▸ **Brano proposto**
Per giungere ad una attenta analisi del provvedimento della Suprema Corte, sent.n. 18868/2014 va, pertanto ribadito che, rispetto alla sentenza delle Sez. Un. n. 16 del 2000, riferita ad un vizio di editio actionis e, in particolare, alla mancata debita specificazione dei motivi di appello ai sensi dell’art.342 c.p.c., la pronuncia del 2004 era stata resa con riferimento ad una causa soggetta al rito anteriore alla novella del 1990 e quindi al vecchio testo dell’art.164 c.p.c.; si occupava del problema dell’effetto sanante della costituzione in giudizio del convenuto appellato, e in particolare della sua efficacia ex nunc o ex tunc, rispetto all’onere di specificazione dei motivi originariamente insoddisfatto nella struttura dell’atto di appello e, fra l’altro, non aveva escluso ogni forma di sanatoria dell’atto di appello nullo, perché si era limitata a escludere il rilievo della costituzione dell’appellato, salvo il potere dell’appellante di rinnovare l’atto nel rispetto dei termini di legge e prima della dichiarazione di inammissibilità.
Chiaramente orientata nel senso dell’applicabilità dell’art.164 c.p.c. al giudizio di secondo grado è tutta la giurisprudenza successiva, ed in particolare “Stante l’inapplicabilità dell’art. 164 c.p.c. – sia nel testo precedente che in quello attuale – al giudizio di appello, la nullità dell’atto di citazione in appello dipendente da vizi della “vocatio in ius” non può essere sanata con la costituzione dell’appellato né con la rinnovazione della citazione, ed è rilevabile anche d’ufficio, in quanto solo l’atto conforme alle prescrizioni di cui all’art. 342 c.p.c. è idoneo ad impedire la decadenza dall’impugnazione e quindi il passaggio in giudicato della sentenza impugnata; ne consegue che il giudizio di appello introdotto a mezzo di un atto di citazione nullo deve essere dichiarato inammissibile.
Nel caso in esame, comunque, la curatela non si era costituita nel giudizio, e quindi il vizio non si è sanato. Ciò ha determinato, ove si ritenga l’applicabilità nel giudizio di secondo grado dell’articolo 164 cod. proc. civ., non solo la nullità dell’atto di citazione in appello, ma anche, in virtù degli effetti estensivi di cui all’articolo 159 cod. proc. civ., la nullità dell’intero procedimento di secondo grado e l’invalidità della sentenza, con conseguente passaggio in giudicato della sentenza di primo grado.

▸ **Voci del dataset**
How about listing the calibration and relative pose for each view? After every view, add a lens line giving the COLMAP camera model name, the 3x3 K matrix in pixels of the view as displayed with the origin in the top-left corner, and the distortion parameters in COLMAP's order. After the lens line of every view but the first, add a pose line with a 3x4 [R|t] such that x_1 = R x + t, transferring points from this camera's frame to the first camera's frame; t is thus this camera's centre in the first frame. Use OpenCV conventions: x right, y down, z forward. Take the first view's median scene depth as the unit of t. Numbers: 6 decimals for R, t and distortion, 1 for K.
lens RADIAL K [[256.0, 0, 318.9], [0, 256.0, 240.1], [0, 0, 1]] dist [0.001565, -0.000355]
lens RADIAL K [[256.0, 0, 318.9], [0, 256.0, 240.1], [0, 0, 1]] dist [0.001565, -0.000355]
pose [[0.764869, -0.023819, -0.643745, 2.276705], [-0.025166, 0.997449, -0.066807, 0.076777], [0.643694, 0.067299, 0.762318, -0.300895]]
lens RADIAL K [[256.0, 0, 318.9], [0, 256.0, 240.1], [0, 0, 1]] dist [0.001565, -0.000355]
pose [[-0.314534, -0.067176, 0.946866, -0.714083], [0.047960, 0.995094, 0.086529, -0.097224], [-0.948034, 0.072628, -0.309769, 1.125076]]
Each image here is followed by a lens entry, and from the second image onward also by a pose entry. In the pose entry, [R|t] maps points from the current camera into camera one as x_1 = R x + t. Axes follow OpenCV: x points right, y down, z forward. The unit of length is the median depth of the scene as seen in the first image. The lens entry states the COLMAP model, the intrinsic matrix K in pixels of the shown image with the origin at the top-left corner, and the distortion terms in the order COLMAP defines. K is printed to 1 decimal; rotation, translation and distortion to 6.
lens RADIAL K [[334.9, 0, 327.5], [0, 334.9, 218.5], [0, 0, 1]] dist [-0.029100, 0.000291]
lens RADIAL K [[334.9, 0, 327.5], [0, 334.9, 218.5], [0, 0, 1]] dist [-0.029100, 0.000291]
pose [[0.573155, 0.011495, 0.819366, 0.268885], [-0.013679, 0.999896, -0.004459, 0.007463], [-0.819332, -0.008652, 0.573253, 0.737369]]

▸ **Problemi e attività**
1 > Stabilisci se le tre affermazioni seguenti concordano con il brano sulla citazione in appello. Per ciascuna rispondi sì o no e cita esattamente le parole del brano che decidono la risposta.
(a) La pronuncia del 2004 riguardava una causa soggetta al rito anteriore alla novella del 1990.
(b) Nel caso in esame la curatela si era costituita nel giudizio.
(c) Secondo la giurisprudenza riportata, la nullità dovuta a vizi della "vocatio in ius" può essere rilevata anche d'ufficio.
2 > Elenca tutte le espressioni latine presenti nel brano sulla citazione in appello.
3 > Prosegui il brano sulla citazione in appello, riprendendo dopo la sua ultima frase.

▸ **Soluzioni**
1 >
(a) Sì: "la pronuncia del 2004 era stata resa con riferimento ad una causa soggetta al rito anteriore alla novella del 1990".
(b) No: "la curatela non si era costituita nel giudizio, e quindi il vizio non si è sanato".
(c) Sì: "ed è rilevabile anche d’ufficio".

2 > editio actionis; ex nunc; ex tunc; vocatio in ius

3 >
La sentenza da ultimo frutto delle argomentazioni avallate dalla Suprema Corte non è che il risultato di una tradizione già consolidata ove la validità dell’atto di citazione e cioè l’idoneità dello stesso ad assolvere la propria funzione va valutata con riferimento alla copia notificata, indipendentemente dal ricorso ad integrazioni, in quanto la parte destinataria non ha il dovere di eliminare le incertezze o di colmare le lacune dell’atto che le viene consegnato; e, ancora, per opportuna conoscenza va osservato che l’originale depositato agli atti, come dimostrato dai ricorrenti, conteneva indicazione della data di udienza solo per inserimento avvenuto successivamente al deposito. Ne consegue che, in caso di discordanza tra l’originale e la copia dell’atto notificato, assume rilievo ciò che risulta nella copia, perché è su questa che la parte citata regola il proprio comportamento processuale (v. Cass., sent. n. 20993 del 2013, n. 3205 del 2008).
In argomento merita menzione quanto stabilito dalla Suprema Corte, secondo cui la nullità della citazione per mancata indicazione dell’udienza di comparizione nella copia notificata sussiste sia se manchi totalmente detta indicazione, sia se essa sia assolutamente incerta, ossia tale da non rendere possibile l’individuazione della data effettivamente fissata, senza che, a tal fine, si possa sopperire a simile lacuna attraverso le date indicate nell’originale, atteso che la parte interessata non ha il dovere di colmare le lacune ed eliminare le incertezze dell’atto che le viene consegnato, dovendo unicamente riferirsi al contenuto di esso per svolgere le attività processuali che le sono consentite a seguito della chiamata in giudizio; resta fermo che, in tale circostanza, l’accertamento relativo all’effettiva sussistenza di una incertezza nell’indicazione della data e all’insuperabilità di essa alla stregua delle risultanze documentali è accertamento di fatto riservato al giudice di merito ed insindacabile in sede di legittimità se adeguatamente motivato (Cass. 2.9.1998, n. 8696; conf. Cass. 7.7.1999, n. 7037 e Cass. 16.4.2003, n. 6017).
In definitiva, solo l’atto di appello conforme alle prescrizioni di cui all’articolo 342 del codice di rito è idoneo ad impedire il passaggio in giudicato della sentenza.
La predetta sentenza chiarisce che la costituzione dell’appellato, nel giudizio di appello, idoneo, a raggiungere uno dei suoi scopi (costituzione del rapporto giuridico processuale), e’ inidonea a raggiungere l’altro (impedimento del passaggio in giudicato della sentenza impugnata), che si consegue solo con il comportamento dell’appellante conforme alle previsioni di cui all’articolo 342 c.p.c., senza alcuna possibilità per l’appellato di rimuovere gli effetti che derivano dall’inosservanza di quest’ultima norma, attesa l’indisponibilità degli effetti stessi o per l’appellante di rimediare alla nullità attraverso la specificazione dei motivi in corso di causa. Questa inosservanza determina, come ha determinato, la pronuncia di inammissibilità dell’appello proposto, proprio perché il giudice, rilevato il vizio dell’atto inducente il passaggio in giudicato della sentenza, non ha potuto non rilevare che il giudizio d’impugnazione non giungerà mai alla sua naturale conclusione e cioè al giudizio sulla denunciata ingiustizia della pronuncia impugnata.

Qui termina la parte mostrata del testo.